Communautés énergétiques et système électrique national, quelle cohabitation ?
1. Les communautés énergétiques pourraient ouvrir le système électrique à davantage d’acteurs
Plusieurs actions permettent d’ores et déjà aux collectivités et aux citoyens d’être des acteurs de la transition énergétique et du système électrique : autoconsommation, soutien aux projets EnR financés par le crowdfunding, voire contrats d’achat direct entre un producteur et un client sans recourir au marché sur le modèle du PPA (power purchase agreement) ….
Les communautés d’énergie renouvelables et les communautés énergétiques citoyennes (a priori sans restriction géographique) apportent un nouveau cadre organisationnel dans lequel pourront s’inscrire ces différentes opérations. Ainsi, si un projet énergétique porté par des collectivités, des citoyens et/ou des petites entreprises n’a pas nécessairement besoin de prendre la forme d’une communauté énergétique pour se réaliser, celle-ci devrait selon l’esprit des directives européennes lui garantir un accès au marché ou encore aux mécanismes de soutien existants, et donc encourager le développement de tels projets.
L’implication des citoyens et des collectivités au sein de communautés énergétiques pourra apporter des co-bénéfices en termes d’efficacité énergétique ou de réduction de la précarité énergétique. Par l’intermédiaire des communautés, qui pourront jouer le rôle d’agrégateur, un gisement de flexibilité supplémentaire précieux pourrait également être mobilisé, et ce d’autant plus que le véhicule électrique se déploiera au sein des ménages.

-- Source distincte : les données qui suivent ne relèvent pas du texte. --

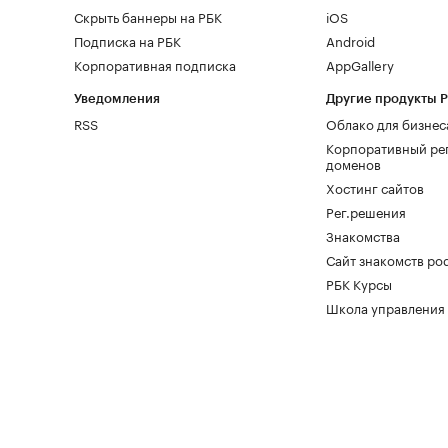
Скрыть баннеры на РБК
iOS
Подписка на РБК
Android
Корпоративная подписка
AppGallery
Уведомления
Другие продукты 
RSS
Облако для бизнес
Корпоративный ре
доменов
Хостинг сайтов
Рег.решения
Знакомства
Сайт знакомств pod
РБК Курсы
Школа управления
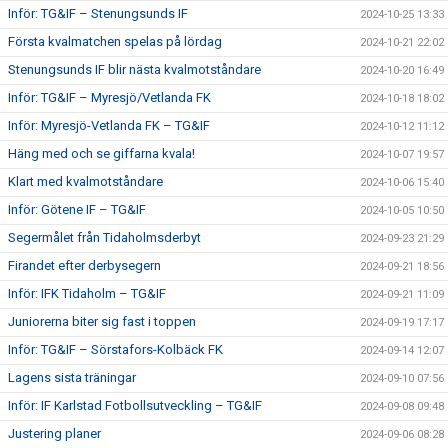
Inför: TG&IF – Stenungsunds IF
2024-10-25 13:33
Första kvalmatchen spelas på lördag
2024-10-21 22:02
Stenungsunds IF blir nästa kvalmotståndare
2024-10-20 16:49
Inför: TG&IF – Myresjö/Vetlanda FK
2024-10-18 18:02
Inför: Myresjö-Vetlanda FK – TG&IF
2024-10-12 11:12
Häng med och se giffarna kvala!
2024-10-07 19:57
Klart med kvalmotståndare
2024-10-06 15:40
Inför: Götene IF – TG&IF
2024-10-05 10:50
Segermålet från Tidaholmsderbyt
2024-09-23 21:29
Firandet efter derbysegern
2024-09-21 18:56
Inför: IFK Tidaholm – TG&IF
2024-09-21 11:09
Juniorerna biter sig fast i toppen
2024-09-19 17:17
Inför: TG&IF – Sörstafors-Kolbäck FK
2024-09-14 12:07
Lagens sista träningar
2024-09-10 07:56
Inför: IF Karlstad Fotbollsutveckling – TG&IF
2024-09-08 09:48
Justering planer
2024-09-06 08:28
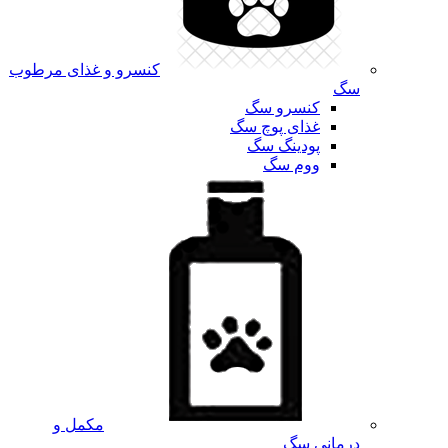
کنسرو و غذای مرطوب
سگ
کنسرو سگ
غذای پوچ سگ
پودینگ سگ
ووم سگ
مکمل و
درمانی سگ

2. Le rôle des compteurs intelligents et des données dans le développement des communautés énergétiques
Les communautés énergétiques, pour se développer, doivent pouvoir s’appuyer sur un certain nombre de données :
- des données de consommations fines, dans le cas d’échanges d’énergie en leur sein : la remontée de ces informations de consommation est rendue désormais possible grâce aux compteurs Linky ;
- les données relatives aux participants au-delà de celles relatives à leur courbe de charge : l’organisation des communautés énergétiques va se heurter aux mêmes problématiques que l’autoconsommation collective en matière d’accès aux données. Il est en effet aujourd’hui compliqué pour les personnes morales organisatrices d’opérations d’autoconsommation collective de constituer une liste de points de livraison, avec les informations associées (nom ou raison sociale du titulaire, adresse, puissance souscrite), et ce, aux différentes mailles topographiques ou géographiques autorisées par les différents dispositifs. Les premiers projets se contentent souvent de réunir un cercle restreint de producteurs et de consommateurs, qui a été recruté au début du projet. Il s’agit cependant d’un chantier délicat, où la volonté d’agir en faveur d’une transition énergétique décentralisée se heurte aux problématiques de protection des secrets relatifs aux données (données à caractère personnel, informations commercialement sensibles) et aux investissements SI à réaliser par les gestionnaires de réseaux pour mettre à disposition de telles informations. De tels obstacles devront être levés pour permettre un développement effectif des communautés énergétiques.
3. Le recours aux communautés énergétiques ne doit pas être synonyme de communautarisme énergétique
La directive Électricité laisse aux États Membres la possibilité d’autoriser ou non les communautés énergétiques citoyennes à détenir ou exploiter des réseaux électriques. Cette liberté laissée aux États Membres a des conséquences potentielles importantes.
Il est difficile d’envisager des situations dans lesquelles des consommateurs et des producteurs se passeraient totalement des réseaux publics de distribution et de transport d’électricité. Au contraire, le déploiement des énergies renouvelables de façon bien plus diffuse que dans le modèle centralisé prévalant jusqu’à alors suppose une gestion plus proactive et intelligente des réseaux. Même avec les évolutions en cours, la nature des réseaux leur confère un avantage déterminant par rapport à une multitude de systèmes clos, permettant de mutualiser les moyens et de faire foisonner les productions autant que les consommations. Ainsi, il est important de retenir que le déploiement de l’autoconsommation collective et plus largement la mobilisation de citoyens et de collectivités au sein de communautés énergétiques devraient signifier une utilisation plus intelligente de ces réseaux plutôt qu’une alternative à ces derniers.
Les communautés énergétiques ont été pensées et doivent ainsi être vues comme des facilitateurs de déploiement des sources de production d’énergie renouvelable et comme des moyens d’accès aux marchés de l’électricité, et non comme des alternatives aux réseaux publics. Ainsi, la loi du 8 novembre 2019 relative à l’énergie et au climat a précisé que les communautés d’énergie renouvelable, mais également les communautés énergétiques citoyennes (avec renvoi à la refonte de la Directives Energies Renouvelables à ce jour) ne peuvent détenir ou exploiter de réseau.